*** TEXT PASSAGE ***

Pre-review safety checks

  • Before starting a review when a GH Issue/PR is pasted: use an isolated .worktrees/pr-<PR> checkout from origin/main. Do not require a clean main checkout, and do not run git pull in a dirty main checkout.
  • PR review calls: prefer a single gh pr view --json ... to batch metadata/comments; run gh pr diff only when needed.
  • PRs should summarize scope, note testing performed, and mention any user-facing changes or new flags.
  • Read docs/help/submitting-a-pr.md (Submitting a PR) for what we expect from contributors.

Unified workflow

Entry criteria:

  • PR URL/number is known.
  • Problem statement is clear enough to attempt reproduction.
  • A realistic verification path exists (tests, integration checks, or explicit manual validation).

1) review-pr

Purpose:

  • Review only: correctness, value, security risk, tests, docs, and changelog impact.
  • Produce structured findings and a recommendation.

Expected output:

  • Recommendation: ready, needs work, needs discussion, or close.
  • .local/review.md with actionable findings.

Maintainer checkpoint before prepare-pr:

What problem are they trying to solve?
What is the most optimal implementation?
Can we fix up everything?
Do we have any questions?

Stop and escalate instead of continuing if:

  • The problem cannot be reproduced or confirmed.
  • The proposed PR scope does not match the stated problem.
  • The design introduces unresolved security or trust-boundary concerns.

2) prepare-pr

Purpose:

  • Make the PR merge-ready on its head branch.
  • Rebase onto current main first, then fix blocker/important findings, then run gates.
  • In fresh worktrees, bootstrap dependencies before local gates (pnpm install --frozen-lockfile).

Expected output:

  • Updated code and tests on the PR head branch.
  • .local/prep.md with changes, verification, and current HEAD SHA.
  • Final status: PR is ready for /mergepr.

Maintainer checkpoint before merge-pr:

Is this the most optimal implementation?
Is the code properly scoped?
Is the code properly reusing existing logic in the codebase?
Is the code properly typed?
Is the code hardened?
Do we have enough tests?
Do we need regression tests?
Are tests using fake timers where appropriate? (e.g., debounce/throttle, retry backoff, timeout branches, delayed callbacks, polling loops)

*** End of TEXT PASSAGE ***
*** EXTRACTED MATERIAL ***

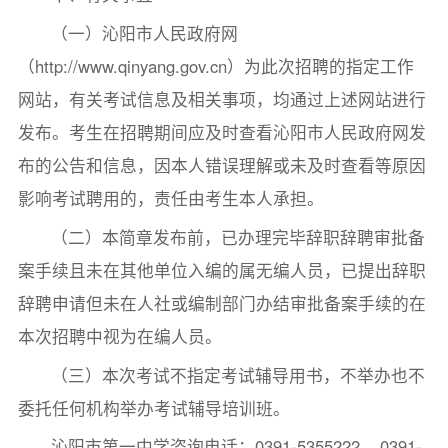
（一）沁阳市人民政府网
（http://www.qinyang.gov.cn）为此次招聘的指定工作
网站，有关考试信息及相关事项，均通过上述网站进行
发布。考生在招聘期间应及时查看沁阳市人民政府网发
布的公告和信息，因本人错误理解或未及时查看等原因
影响考试聘用的，责任由考生本人承担。
（二）本简章发布前，已办理完毕辞职辞聘审批备
案手续且未在其他单位入编的属无编人员，已提出辞职
辞聘申请但未在人社或编制部门办结审批备案手续的在
本次招聘中视为在编人员。
（三）本次考试不指定考试辅导用书，不举办也不
委托任何机构举办考试辅导培训班。
沁阳市第一中学咨询电话：0391-5355222 0391-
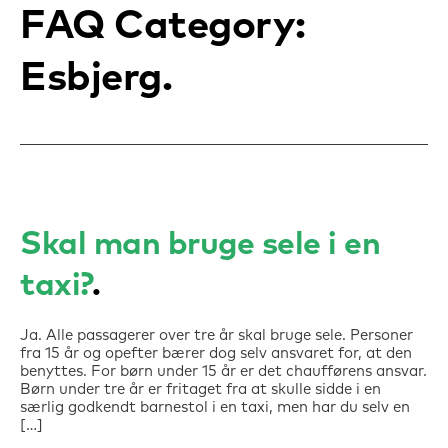
FAQ Category:
Esbjerg
Skal man bruge sele i en
taxi?
Ja. Alle passagerer over tre år skal bruge sele. Personer
fra 15 år og opefter bærer dog selv ansvaret for, at den
benyttes. For børn under 15 år er det chaufførens ansvar.
Børn under tre år er fritaget fra at skulle sidde i en
særlig godkendt barnestol i en taxi, men har du selv en
[…]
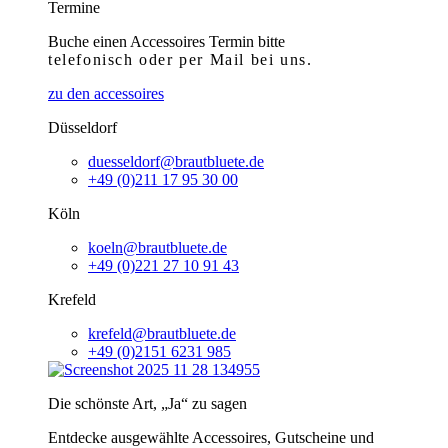
Termine
Buche einen Accessoires Termin bitte
telefonisch
oder per Mail bei uns.
zu den accessoires
Düsseldorf
duesseldorf@brautbluete.de
+49 (0)211 17 95 30 00
Köln
koeln@brautbluete.de
+49 (0)221 27 10 91 43
Krefeld
krefeld@brautbluete.de
+49 (0)2151 6231 985
Die schönste Art, „Ja“ zu sagen
Entdecke ausgewählte Accessoires, Gutscheine und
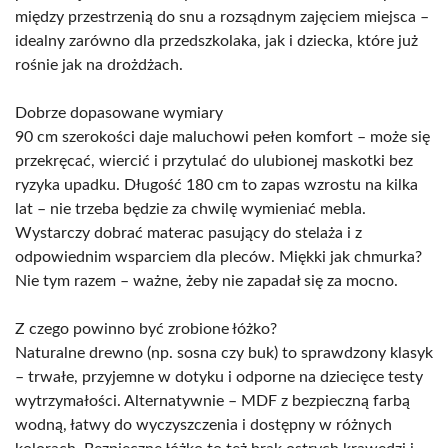
między przestrzenią do snu a rozsądnym zajęciem miejsca –
idealny zarówno dla przedszkolaka, jak i dziecka, które już
rośnie jak na drożdżach.
Dobrze dopasowane wymiary
90 cm szerokości daje maluchowi pełen komfort – może się
przekręcać, wiercić i przytulać do ulubionej maskotki bez
ryzyka upadku. Długość 180 cm to zapas wzrostu na kilka
lat – nie trzeba będzie za chwilę wymieniać mebla.
Wystarczy dobrać materac pasujący do stelaża i z
odpowiednim wsparciem dla pleców. Miękki jak chmurka?
Nie tym razem – ważne, żeby nie zapadał się za mocno.
Z czego powinno być zrobione łóżko?
Naturalne drewno (np. sosna czy buk) to sprawdzony klasyk
– trwałe, przyjemne w dotyku i odporne na dziecięce testy
wytrzymałości. Alternatywnie – MDF z bezpieczną farbą
wodną, łatwy do wyczyszczenia i dostępny w różnych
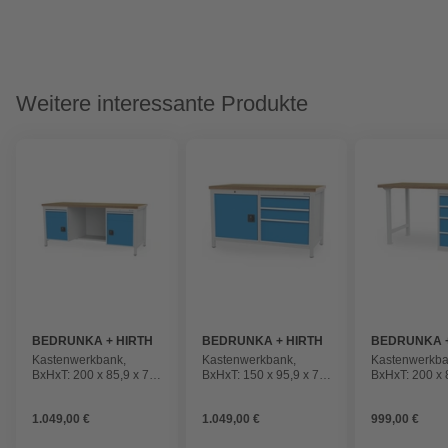
Weitere interessante Produkte
BEDRUNKA + HIRTH
BEDRUNKA + HIRTH
BEDRUNKA +
Kastenwerkbank,
Kastenwerkbank,
Kastenwerkba
BxHxT: 200 x 85,9 x 75
BxHxT: 150 x 95,9 x 75
BxHxT: 200 x 
cm, Gestell: Stahlblech
cm, Gestell: Stahlblech
cm, Gestell: S
1.049,00 €
1.049,00 €
999,00 €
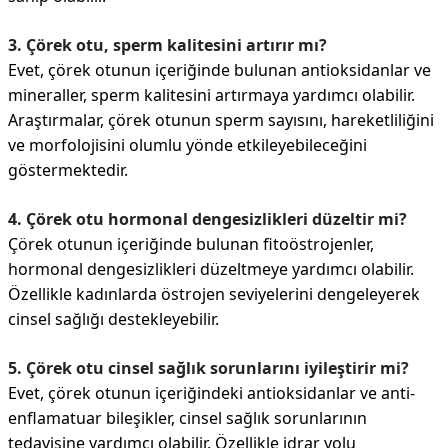
3. Çörek otu, sperm kalitesini artırır mı?
Evet, çörek otunun içeriğinde bulunan antioksidanlar ve
mineraller, sperm kalitesini artırmaya yardımcı olabilir.
Araştırmalar, çörek otunun sperm sayısını, hareketliliğini
ve morfolojisini olumlu yönde etkileyebileceğini
göstermektedir.
4. Çörek otu hormonal dengesizlikleri düzeltir mi?
Çörek otunun içeriğinde bulunan fitoöstrojenler,
hormonal dengesizlikleri düzeltmeye yardımcı olabilir.
Özellikle kadınlarda östrojen seviyelerini dengeleyerek
cinsel sağlığı destekleyebilir.
5. Çörek otu cinsel sağlık sorunlarını iyileştirir mi?
Evet, çörek otunun içeriğindeki antioksidanlar ve anti-
enflamatuar bileşikler, cinsel sağlık sorunlarının
tedavisine yardımcı olabilir. Özellikle idrar yolu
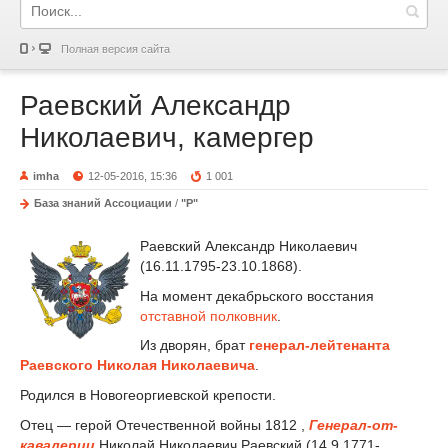
Полная версия сайта
Раевский Александр
Николаевич, камергер
imha
12-05-2016, 15:36
1 001
База знаний Ассоциации
/
"Р"
Раевский Александр Николаевич
(16.11.1795-23.10.1868).
На момент декабрьского восстания
отставной
полковник
.
Из дворян, брат
генерал-лейтенанта
Раевского Николая Николаевича
.
Родился в Новогеоргиевской крепости.
Отец — герой Отечественной войны 1812 ,
Генерал-от-
кавалерии
Николай Николаевич Раевский (14.9.1771-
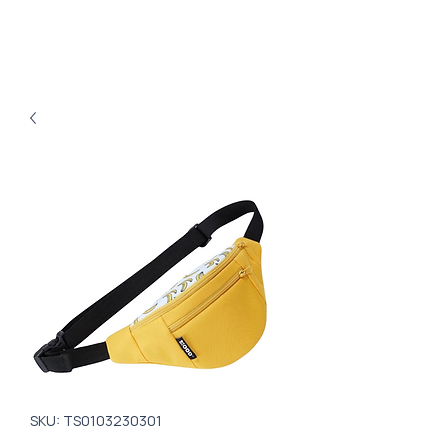
SKU: TS0103230301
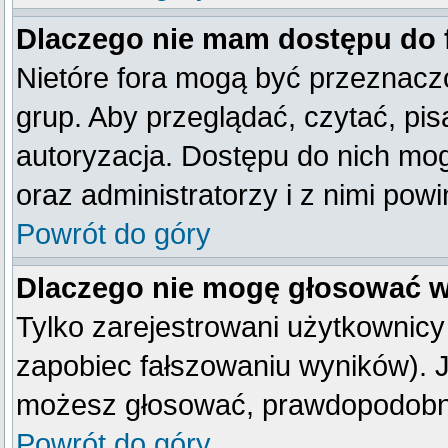
Dlaczego nie mam dostępu do
Nietóre fora mogą być przeznacz
grup. Aby przeglądać, czytać, pis
autoryzacja. Dostępu do nich mog
oraz administratorzy i z nimi pow
Powrót do góry
Dlaczego nie mogę głosować w
Tylko zarejestrowani użytkownic
zapobiec fałszowaniu wyników). Je
możesz głosować, prawdopodobni
Powrót do góry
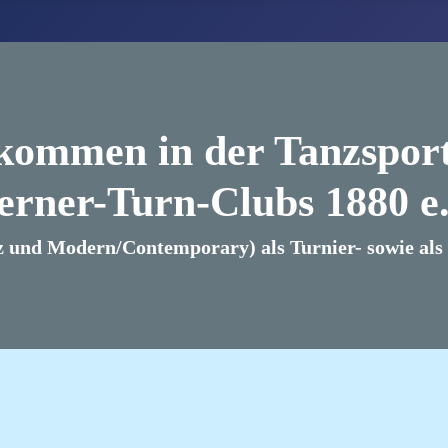
lkommen in der Tanzsport
erner-Turn-Clubs 1880 e.
z und Modern/Contemporary) als Turnier- sowie als B
pfmannschafen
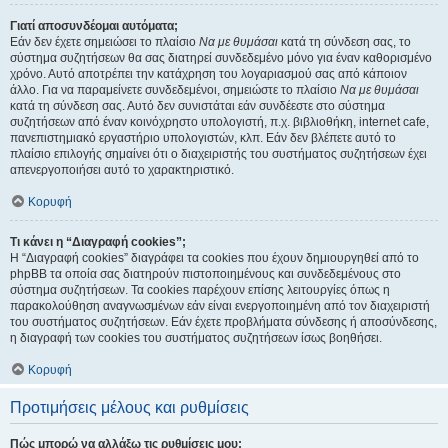
Γιατί αποσυνδέομαι αυτόματα;
Εάν δεν έχετε σημειώσει το πλαίσιο
Να με θυμάσαι
κατά τη σύνδεση σας, το
σύστημα συζητήσεων θα σας διατηρεί συνδεδεμένο μόνο για έναν καθορισμένο
χρόνο. Αυτό αποτρέπει την κατάχρηση του λογαριασμού σας από κάποιον
άλλο. Για να παραμείνετε συνδεδεμένοι, σημειώστε το πλαίσιο
Να με θυμάσαι
κατά τη σύνδεση σας. Αυτό δεν συνιστάται εάν συνδέεστε στο σύστημα
συζητήσεων από έναν κοινόχρηστο υπολογιστή, π.χ. βιβλιοθήκη, internet cafe,
πανεπιστημιακό εργαστήριο υπολογιστών, κλπ. Εάν δεν βλέπετε αυτό το
πλαίσιο επιλογής σημαίνει ότι ο διαχειριστής του συστήματος συζητήσεων έχει
απενεργοποιήσει αυτό το χαρακτηριστικό.
Κορυφή
Τι κάνει η “Διαγραφή cookies”;
Η “Διαγραφή cookies” διαγράφει τα cookies που έχουν δημιουργηθεί από το
phpBB τα οποία σας διατηρούν πιστοποιημένους και συνδεδεμένους στο
σύστημα συζητήσεων. Τα cookies παρέχουν επίσης λειτουργίες όπως η
παρακολούθηση αναγνωσμένων εάν είναι ενεργοποιημένη από τον διαχειριστή
του συστήματος συζητήσεων. Εάν έχετε προβλήματα σύνδεσης ή αποσύνδεσης,
η διαγραφή των cookies του συστήματος συζητήσεων ίσως βοηθήσει.
Κορυφή
Προτιμήσεις μέλους και ρυθμίσεις
Πώς μπορώ να αλλάξω τις ρυθμίσεις μου;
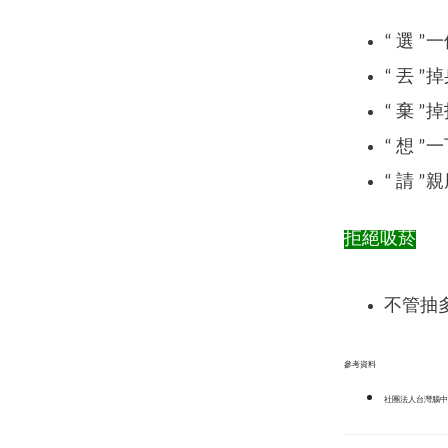
“ 選 
“ 丟 
“ 棄 
“ 想 
“ 請 
拒絕吸菸
不管抽
參考資料
社團法人台灣腦中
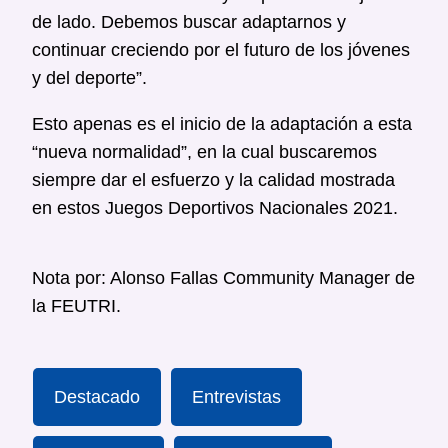
de lado. Debemos buscar adaptarnos y
continuar creciendo por el futuro de los jóvenes
y del deporte”.
Esto apenas es el inicio de la adaptación a esta
“nueva normalidad”, en la cual buscaremos
siempre dar el esfuerzo y la calidad mostrada
en estos Juegos Deportivos Nacionales 2021.
Nota por: Alonso Fallas Community Manager de
la FEUTRI.
Destacado
Entrevistas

*** End of EXTRACTED MATERIAL ***

*EXERCISE INSTRUCTIONS*.
[a] In the PR review workflow text, what purpose does the text give for the prepare-pr step? Answer in one to three sentences.
[b] Continue the PR review workflow text, starting after its last line.

*TASK-BY-TASK ANSWERS*.
[a] The prepare-pr step exists to make the PR merge-ready on its head branch. To get there, it rebases onto current main, then fixes blocker and important findings, and then runs gates.

[b]
Do not add performative tests, ensure tests are real and there are no regressions.
Do you see any follow-up refactors we should do?
Take your time, fix it properly, refactor if necessary.
Did any changes introduce any potential security vulnerabilities?

Stop and escalate instead of continuing if:

  • You cannot verify behavior changes with meaningful tests or validation.
  • Fixing findings requires broad architecture changes outside safe PR scope.
  • Security hardening requirements remain unresolved.

3) merge-pr

Purpose:

  • Merge only after review and prep artifacts are present and checks are green.
  • Use deterministic squash merge flow (--match-head-commit + explicit subject/body with co-author trailer), then verify the PR ends in MERGED state.
  • If no required checks are configured on the PR, treat that as acceptable and continue after branch-up-to-date validation.

Go or no-go checklist before merge:

  • All BLOCKER and IMPORTANT findings are resolved.
  • Verification is meaningful and regression risk is acceptably low.
  • Docs and changelog are updated when required.
  • Required CI checks are green and the branch is not behind main.

Expected output:

  • Successful merge commit and recorded merge SHA.
  • Worktree cleanup after successful merge.
  • Comment on PR indicating merge was successful.

Maintainer checkpoint after merge:

  • Were any refactors intentionally deferred and now need follow-up issue(s)?
  • Did this reveal broader architecture or test gaps we should address?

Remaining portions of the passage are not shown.